# Document excerpt:
Unfortunately, there are some workers who shun the duty of thinking out these “problems,” and they, therefore, fall a prey to the plausible plea of the Anarchist, who misrepresents, besides misunderstanding, the views of the Socialist.
The idea widely prevails that the difference between Socialism and Anarchism is simply one of methods—the end in view being the same. Far is this from being the case, however. The whole philosophy of the Socialist is at variance with the Anarchist position. A brief survey of the history of the Anarchist theory will make that clear.
The pioneer of Anarchism was Max Stirner, who, in “The Individual .and his Property” (published in 1845), expounded the “philosophy” that lies at the root of all Anarchist teaching. The only “reality” that he recognised was that of the individual. In his own words:
“Away with everything that is not wholly and solely thy own affair. You think that my own concerns must at least be good ones? A fig for good and evil! I am I, and I am neither good nor evil. Neither has any meaning for me. The godly is the affair of God, the human that of humanity. My concern is neither the Good, the Right, the Free, etc., but simply my own self, and it is not general, it is individual as I myself am individual.”
Stirner’s views may well be summed up as Idealism run mad. For him there was no such process as evolution in society and the majority of the institutions of social life were but phantoms. He starts with a pure abstraction, the individual, but this afterwards stands unmasked as an individual of the bourgeoisie!
Very Much Like Capitalism.
It is in opposing Communism that Stirner — as is inevitable with the logical Anarchist — shows the bourgeois nature of his ideal.
“Communists think that the Commune should be property owner. On the contrary I am a property owner and can only agree with others as to my property. I am the owner of property but property is not sacred. Should I only be the holder of property? No, hitherto one was only the holder of property, assured of possession of a piece of land, but now everything belongs to me. I am the owner of everything I need and can get hold of. If the Socialist says society gives me what I need the Egoist says I take what I want. If the Communists behave like beggars the Egoist behaves like an owner of property.”
Stirner only objected to the State of his day because it interfered with his freedom as owner of commodities. Individual “rights” and desires were alone to be regarded, and to maintain them he advocated the formation of “Leagues of Egoists.” Shades of Individualism !

# Items:

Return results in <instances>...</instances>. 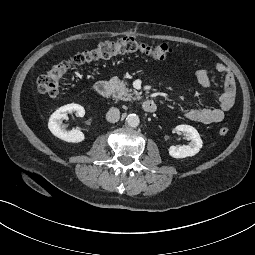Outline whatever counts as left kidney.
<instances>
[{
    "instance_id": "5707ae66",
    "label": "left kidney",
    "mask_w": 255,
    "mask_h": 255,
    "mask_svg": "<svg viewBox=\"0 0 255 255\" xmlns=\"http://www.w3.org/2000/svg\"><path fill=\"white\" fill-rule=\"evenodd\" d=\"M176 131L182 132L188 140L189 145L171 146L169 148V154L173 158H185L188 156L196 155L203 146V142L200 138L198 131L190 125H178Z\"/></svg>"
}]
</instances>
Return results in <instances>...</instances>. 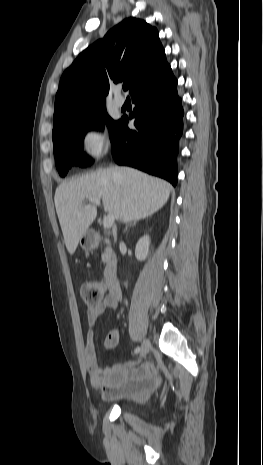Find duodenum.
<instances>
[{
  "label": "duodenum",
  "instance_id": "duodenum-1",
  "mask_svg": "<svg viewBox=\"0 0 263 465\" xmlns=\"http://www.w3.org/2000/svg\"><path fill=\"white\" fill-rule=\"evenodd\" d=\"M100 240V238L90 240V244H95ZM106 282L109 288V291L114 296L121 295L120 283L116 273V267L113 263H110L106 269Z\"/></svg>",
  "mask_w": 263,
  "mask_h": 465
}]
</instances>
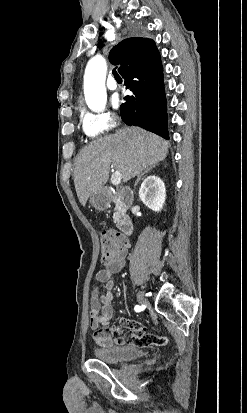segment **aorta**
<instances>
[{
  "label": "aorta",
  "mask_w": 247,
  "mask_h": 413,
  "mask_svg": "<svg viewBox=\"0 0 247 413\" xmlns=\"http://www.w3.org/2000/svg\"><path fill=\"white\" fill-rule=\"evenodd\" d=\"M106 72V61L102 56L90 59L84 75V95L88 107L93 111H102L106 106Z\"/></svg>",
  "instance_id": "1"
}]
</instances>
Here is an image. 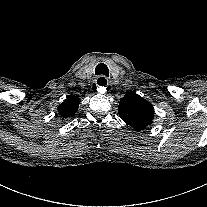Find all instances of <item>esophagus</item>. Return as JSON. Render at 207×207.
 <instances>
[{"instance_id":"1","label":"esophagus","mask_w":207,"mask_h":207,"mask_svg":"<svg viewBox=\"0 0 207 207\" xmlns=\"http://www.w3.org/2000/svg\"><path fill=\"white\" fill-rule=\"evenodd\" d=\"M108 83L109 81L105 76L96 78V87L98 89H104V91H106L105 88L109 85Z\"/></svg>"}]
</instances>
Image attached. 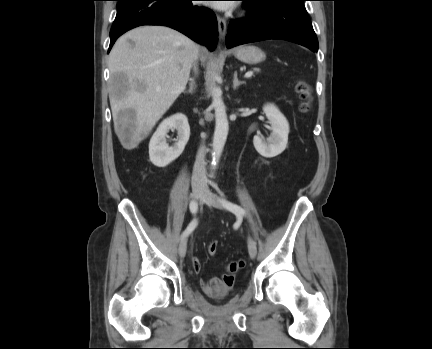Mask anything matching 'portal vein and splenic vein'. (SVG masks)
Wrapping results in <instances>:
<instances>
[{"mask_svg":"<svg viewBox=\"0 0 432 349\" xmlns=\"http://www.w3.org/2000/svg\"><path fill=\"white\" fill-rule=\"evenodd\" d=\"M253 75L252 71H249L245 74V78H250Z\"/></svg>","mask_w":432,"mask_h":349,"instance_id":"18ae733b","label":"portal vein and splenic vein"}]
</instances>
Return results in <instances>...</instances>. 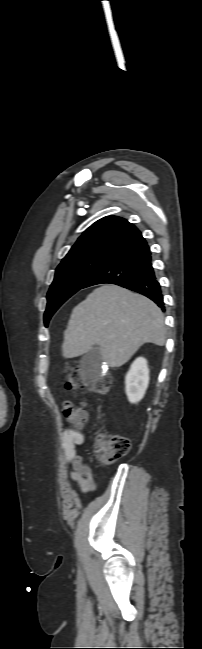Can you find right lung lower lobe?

---

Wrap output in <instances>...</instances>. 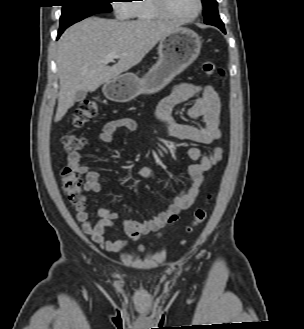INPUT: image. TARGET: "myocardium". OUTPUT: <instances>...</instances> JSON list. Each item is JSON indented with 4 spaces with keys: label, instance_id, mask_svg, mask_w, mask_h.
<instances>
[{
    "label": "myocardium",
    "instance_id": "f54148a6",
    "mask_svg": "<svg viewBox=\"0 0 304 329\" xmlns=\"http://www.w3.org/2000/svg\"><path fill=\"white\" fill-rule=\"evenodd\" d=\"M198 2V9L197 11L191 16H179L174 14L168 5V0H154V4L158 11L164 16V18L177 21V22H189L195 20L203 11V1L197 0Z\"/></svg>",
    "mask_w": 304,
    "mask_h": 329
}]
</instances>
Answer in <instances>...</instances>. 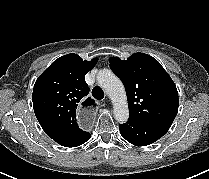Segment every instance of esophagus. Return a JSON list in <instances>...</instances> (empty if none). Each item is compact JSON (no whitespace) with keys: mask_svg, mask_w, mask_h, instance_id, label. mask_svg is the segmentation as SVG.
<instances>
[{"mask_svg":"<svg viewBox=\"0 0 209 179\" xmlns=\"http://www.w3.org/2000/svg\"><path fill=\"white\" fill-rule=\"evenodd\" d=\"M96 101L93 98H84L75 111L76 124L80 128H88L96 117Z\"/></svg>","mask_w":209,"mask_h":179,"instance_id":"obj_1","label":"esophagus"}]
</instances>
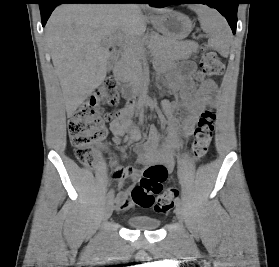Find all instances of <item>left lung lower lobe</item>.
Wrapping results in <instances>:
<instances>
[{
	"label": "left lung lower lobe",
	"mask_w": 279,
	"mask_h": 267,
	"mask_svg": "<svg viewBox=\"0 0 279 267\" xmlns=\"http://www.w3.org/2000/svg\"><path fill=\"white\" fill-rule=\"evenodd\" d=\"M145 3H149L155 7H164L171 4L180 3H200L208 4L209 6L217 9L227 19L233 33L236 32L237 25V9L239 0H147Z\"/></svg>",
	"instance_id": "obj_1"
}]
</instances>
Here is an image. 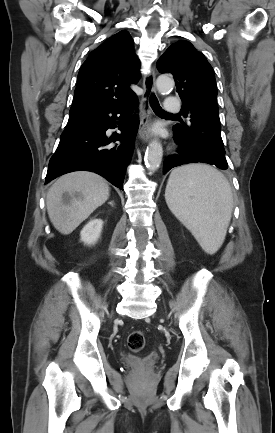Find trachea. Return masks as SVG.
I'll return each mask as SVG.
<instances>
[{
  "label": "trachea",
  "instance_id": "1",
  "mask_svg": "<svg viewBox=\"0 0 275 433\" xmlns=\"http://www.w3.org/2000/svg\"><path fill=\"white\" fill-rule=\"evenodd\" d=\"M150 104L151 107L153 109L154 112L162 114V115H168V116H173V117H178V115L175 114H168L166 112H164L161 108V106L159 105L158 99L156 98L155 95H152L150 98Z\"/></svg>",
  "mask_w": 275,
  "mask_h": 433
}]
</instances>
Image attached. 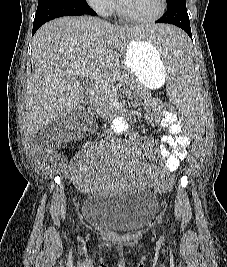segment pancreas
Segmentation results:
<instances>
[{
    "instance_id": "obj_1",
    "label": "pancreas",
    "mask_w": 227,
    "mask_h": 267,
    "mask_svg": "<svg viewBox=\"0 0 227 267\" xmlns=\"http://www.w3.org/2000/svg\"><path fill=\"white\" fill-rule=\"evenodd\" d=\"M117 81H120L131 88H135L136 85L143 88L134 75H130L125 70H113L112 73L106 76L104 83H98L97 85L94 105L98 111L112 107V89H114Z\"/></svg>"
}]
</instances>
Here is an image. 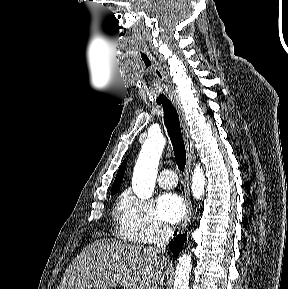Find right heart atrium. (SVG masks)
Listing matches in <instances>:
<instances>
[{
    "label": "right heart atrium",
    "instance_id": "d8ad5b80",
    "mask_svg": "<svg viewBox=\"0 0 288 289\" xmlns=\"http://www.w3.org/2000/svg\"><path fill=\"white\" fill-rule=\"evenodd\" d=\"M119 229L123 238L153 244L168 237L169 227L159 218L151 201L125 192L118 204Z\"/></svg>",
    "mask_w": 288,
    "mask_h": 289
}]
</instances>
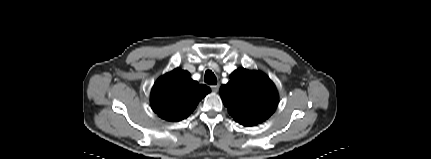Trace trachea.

...

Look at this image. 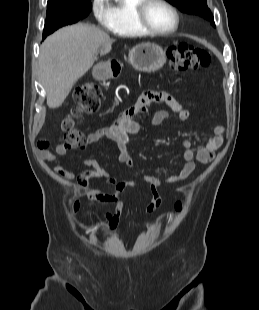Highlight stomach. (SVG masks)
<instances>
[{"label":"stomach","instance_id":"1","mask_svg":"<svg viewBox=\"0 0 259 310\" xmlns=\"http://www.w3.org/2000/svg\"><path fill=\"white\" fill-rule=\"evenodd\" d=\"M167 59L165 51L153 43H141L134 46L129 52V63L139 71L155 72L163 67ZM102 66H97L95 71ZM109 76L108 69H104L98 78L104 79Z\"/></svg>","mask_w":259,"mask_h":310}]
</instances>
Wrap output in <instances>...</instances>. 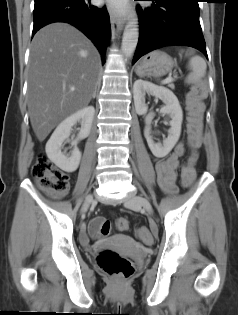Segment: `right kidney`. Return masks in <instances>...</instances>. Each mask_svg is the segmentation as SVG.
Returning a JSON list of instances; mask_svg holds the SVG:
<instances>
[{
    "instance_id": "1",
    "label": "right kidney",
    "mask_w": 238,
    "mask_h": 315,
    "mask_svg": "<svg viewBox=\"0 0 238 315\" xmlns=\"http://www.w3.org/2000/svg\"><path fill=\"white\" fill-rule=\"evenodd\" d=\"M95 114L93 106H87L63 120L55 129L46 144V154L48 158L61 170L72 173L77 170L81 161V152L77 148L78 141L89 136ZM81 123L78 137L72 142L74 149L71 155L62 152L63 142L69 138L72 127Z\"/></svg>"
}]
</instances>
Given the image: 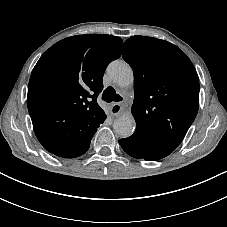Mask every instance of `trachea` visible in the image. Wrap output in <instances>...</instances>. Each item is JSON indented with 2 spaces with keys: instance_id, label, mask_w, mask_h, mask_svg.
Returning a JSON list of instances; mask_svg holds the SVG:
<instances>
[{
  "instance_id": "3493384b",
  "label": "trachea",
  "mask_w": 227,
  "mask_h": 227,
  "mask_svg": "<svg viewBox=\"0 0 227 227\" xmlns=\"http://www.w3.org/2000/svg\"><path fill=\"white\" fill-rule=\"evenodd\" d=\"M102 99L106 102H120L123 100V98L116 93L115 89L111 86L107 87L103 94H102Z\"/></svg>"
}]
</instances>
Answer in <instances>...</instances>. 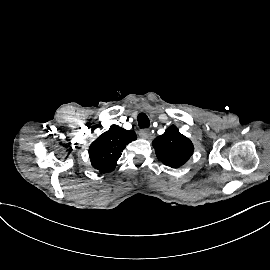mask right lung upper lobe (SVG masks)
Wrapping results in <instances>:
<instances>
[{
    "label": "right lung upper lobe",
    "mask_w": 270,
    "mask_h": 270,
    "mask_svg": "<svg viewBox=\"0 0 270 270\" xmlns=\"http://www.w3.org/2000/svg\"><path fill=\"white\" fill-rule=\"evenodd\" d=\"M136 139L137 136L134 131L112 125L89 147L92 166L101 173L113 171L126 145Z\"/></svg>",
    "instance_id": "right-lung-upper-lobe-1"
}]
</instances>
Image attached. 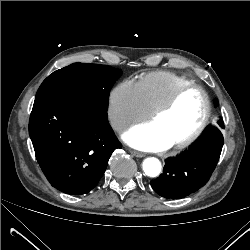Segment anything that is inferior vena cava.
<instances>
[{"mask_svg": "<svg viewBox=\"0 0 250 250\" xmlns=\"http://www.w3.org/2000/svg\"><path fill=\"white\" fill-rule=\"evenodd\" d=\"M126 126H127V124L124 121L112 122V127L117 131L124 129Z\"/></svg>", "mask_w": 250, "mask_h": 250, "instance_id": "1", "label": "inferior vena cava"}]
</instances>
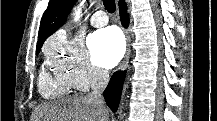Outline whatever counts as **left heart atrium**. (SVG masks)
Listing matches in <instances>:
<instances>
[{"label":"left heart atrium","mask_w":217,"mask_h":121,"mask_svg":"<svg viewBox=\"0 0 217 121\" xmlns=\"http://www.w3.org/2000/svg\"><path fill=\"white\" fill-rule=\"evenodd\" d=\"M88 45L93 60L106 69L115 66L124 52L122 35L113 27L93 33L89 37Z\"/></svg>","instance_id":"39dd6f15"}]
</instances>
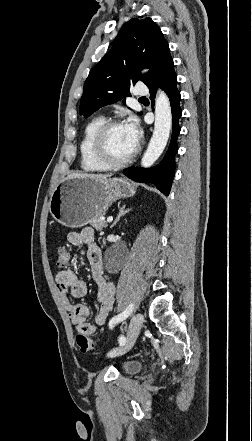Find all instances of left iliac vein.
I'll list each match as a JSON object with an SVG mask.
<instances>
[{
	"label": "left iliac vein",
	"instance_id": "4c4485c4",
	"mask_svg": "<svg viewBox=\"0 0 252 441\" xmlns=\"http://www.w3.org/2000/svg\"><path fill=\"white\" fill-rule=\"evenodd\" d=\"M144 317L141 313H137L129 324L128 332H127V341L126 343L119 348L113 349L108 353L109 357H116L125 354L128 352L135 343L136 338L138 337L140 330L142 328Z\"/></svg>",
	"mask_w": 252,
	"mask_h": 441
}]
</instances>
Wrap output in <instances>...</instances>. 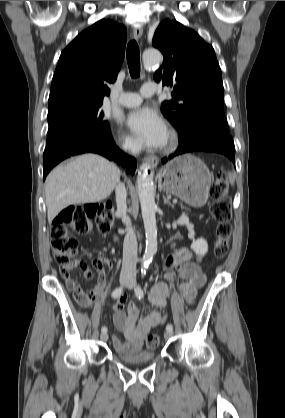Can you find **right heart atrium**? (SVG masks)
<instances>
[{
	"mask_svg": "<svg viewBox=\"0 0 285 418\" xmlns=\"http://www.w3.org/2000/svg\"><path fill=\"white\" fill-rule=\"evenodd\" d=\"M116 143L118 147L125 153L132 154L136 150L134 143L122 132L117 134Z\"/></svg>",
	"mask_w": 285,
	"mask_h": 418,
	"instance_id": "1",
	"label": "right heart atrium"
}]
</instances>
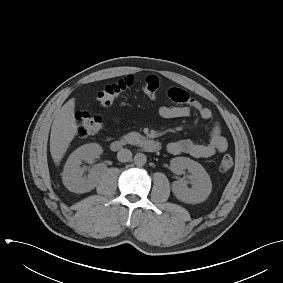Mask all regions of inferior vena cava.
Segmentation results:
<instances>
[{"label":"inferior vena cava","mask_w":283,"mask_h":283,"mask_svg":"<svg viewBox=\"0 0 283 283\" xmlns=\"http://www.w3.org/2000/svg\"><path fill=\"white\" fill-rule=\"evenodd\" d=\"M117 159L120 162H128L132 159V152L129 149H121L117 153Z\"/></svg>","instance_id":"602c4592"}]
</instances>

# Tasks and exercises:
a: Could you reproduce the excerpt on Socialism and Anarchism starting at "Stirner only objected" and ending at "of Individualism !", switching "commodities" to "goods"?
b: Would you resume the excerpt on Socialism and Anarchism and carry it on from the point where it stops?
The listing has no connection to the excerpt on Socialism and Anarchism.

# The responses:
a:
Stirner only objected to the State of his day because it interfered with his freedom as owner of goods. Individual “rights” and desires were alone to be regarded, and to maintain them he advocated the formation of “Leagues of Egoists.” Shades of Individualism !

b:
Stirner was followed by Proudhon, who took the same Utopian point of view. The whole mechanism of our social life is not the growth of more and more complex relations between man and man—developed through the connection established by industrial operations — but is born of men’s ideas! “The political constitution was conceived and gradually completed in the interest of order for want of a social constitution, the rules and principles of which could only be discovered as a result of long experience, and are even to-day the subject of Socialist controversy.” (“Confessions of a Revolutionist.” ) ,
Hence we see that epochs in human history are not viewed as necessary stages in the upward march of men from the time when, faced with only the elemental forces of nature, they slowly but steadily became masters of implements and powers, and by their influence arose the differing and progressing forms of social life. No, the Anarchist says that right down the ages men have been seeking.the perfect society ; but it is only discovered in all its charm and beauty, now — by the Anarchists!
The Utopian Spirit of Anarchism.
Stirner and Proudhon have been dealt with to show the Utopian nature of Anarchism in all its majesty. Go right through the Anarchist writings, from Stirner to Bakunine and Kropotkin and notice the same spirit through it all. Like all Utopians, they start out with an abstract principle, and endeavour to apply it so as to form a perfect society.
Proudhon plainly showed in his “Philosophy of Misery,” the petty bourgeois nature of his “system.” Individual ownership and control of the instruments of industry, with State regulation of prices so as to avoid industrial crises !
This great Anarchist even denounced Trades Unionism as as outrage against “the liberty of the individual.” This is the man whom Kropotkin acclaims as “the founder of Anarchism.”
Proudhon’s theories underwent but slight change at the hands of his successor. Michael Bakunine, “the Apostle of Universal Destruction.” Although claiming to believe in the common ownership of the means of life, his views demonstrated that Individual Anarchism is the only logical alternative to the opponent of Socialism.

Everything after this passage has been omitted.